■ Cosa fare
Per favore, trascrivi parola per parola l'intero articolo su Tom Dumoulin riportato qui sotto, senza modificare nulla.

Dumoulin: "Tutti mi dicevano cosa fare, nessuno chiedeva come stavo. La bici mi ha portato alla depressione"
La rinascita di Tom Dumoulin: dal successo alla depressione
Tom Dumoulin, vincitore del Giro d'Italia 2017, torna a parlare della sua carriera e del suo rapporto complesso con il ciclismo professionistico. Oggi impegnato come analista televisivo, l'ex corridore olandese ha confessato di aver vissuto momenti di profonda depressione a causa delle costanti pressioni da parte di sponsor, squadre e tifosi, che lo hanno portato a provare un vero e proprio rifiuto per la bicicletta.
Dumoulin ha descritto la sua vita da atleta come un circolo vizioso estenuante, sottolineando come la decisione di ritirarsi sia stata vissuta come una vera e propria liberazione. Dopo l'addio alle corse, ha ritrovato la serenità dedicandosi alla corsa a piedi e assumendo nuovi ruoli dirigenziali, come la futura direzione dell'Amstel Gold Race, oltre ad annunciare la pubblicazione di un libro per il decennale della sua vittoria in maglia rosa.
Riguardo all'edizione attuale della Corsa Rosa, l'olandese vede Jonas Vingegaard come il grande favorito per la vittoria finale, nonostante le insidie delle cadute e i ritiri di compagni importanti. Dumoulin ha inoltre espresso parole di elogio per il giovane talento italiano Giulio Pellizzari, pur ribadendo la superiorità tecnica e organizzativa del team Visma nel panorama ciclistico mondiale.

■ Materiale di studio
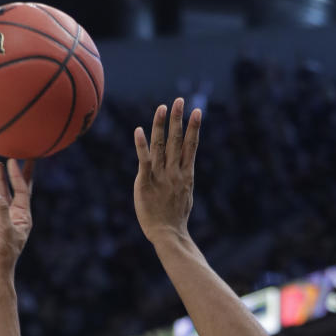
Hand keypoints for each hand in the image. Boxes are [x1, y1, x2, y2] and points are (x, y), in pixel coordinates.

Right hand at [0, 158, 34, 278]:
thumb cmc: (1, 254)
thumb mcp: (3, 231)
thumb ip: (0, 211)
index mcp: (23, 217)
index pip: (22, 191)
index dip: (17, 175)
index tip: (13, 159)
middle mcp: (14, 216)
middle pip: (16, 189)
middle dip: (15, 173)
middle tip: (16, 155)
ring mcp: (1, 219)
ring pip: (0, 195)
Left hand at [134, 97, 200, 244]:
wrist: (168, 234)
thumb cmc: (175, 218)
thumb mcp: (185, 195)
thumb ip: (183, 178)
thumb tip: (184, 169)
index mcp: (186, 174)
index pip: (191, 146)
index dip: (194, 127)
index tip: (197, 111)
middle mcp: (175, 172)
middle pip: (177, 140)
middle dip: (178, 119)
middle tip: (180, 100)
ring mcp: (161, 176)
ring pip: (162, 146)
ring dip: (162, 125)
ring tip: (163, 107)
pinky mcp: (146, 182)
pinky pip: (144, 161)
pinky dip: (141, 145)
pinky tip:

■ Soluzione
Dumoulin: "Tutti mi dicevano cosa fare, nessuno chiedeva come stavo. La bici mi ha portato alla depressione"
La rinascita di Tom Dumoulin: dal successo alla depressione
Tom Dumoulin, vincitore del Giro d'Italia 2017, torna a parlare della sua carriera e del suo rapporto complesso con il ciclismo professionistico. Oggi impegnato come analista televisivo, l'ex corridore olandese ha confessato di aver vissuto momenti di profonda depressione a causa delle costanti pressioni da parte di sponsor, squadre e tifosi, che lo hanno portato a provare un vero e proprio rifiuto per la bicicletta.
Dumoulin ha descritto la sua vita da atleta come un circolo vizioso estenuante, sottolineando come la decisione di ritirarsi sia stata vissuta come una vera e propria liberazione. Dopo l'addio alle corse, ha ritrovato la serenità dedicandosi alla corsa a piedi e assumendo nuovi ruoli dirigenziali, come la futura direzione dell'Amstel Gold Race, oltre ad annunciare la pubblicazione di un libro per il decennale della sua vittoria in maglia rosa.
Riguardo all'edizione attuale della Corsa Rosa, l'olandese vede Jonas Vingegaard come il grande favorito per la vittoria finale, nonostante le insidie delle cadute e i ritiri di compagni importanti. Dumoulin ha inoltre espresso parole di elogio per il giovane talento italiano Giulio Pellizzari, pur ribadendo la superiorità tecnica e organizzativa del team Visma nel panorama ciclistico mondiale.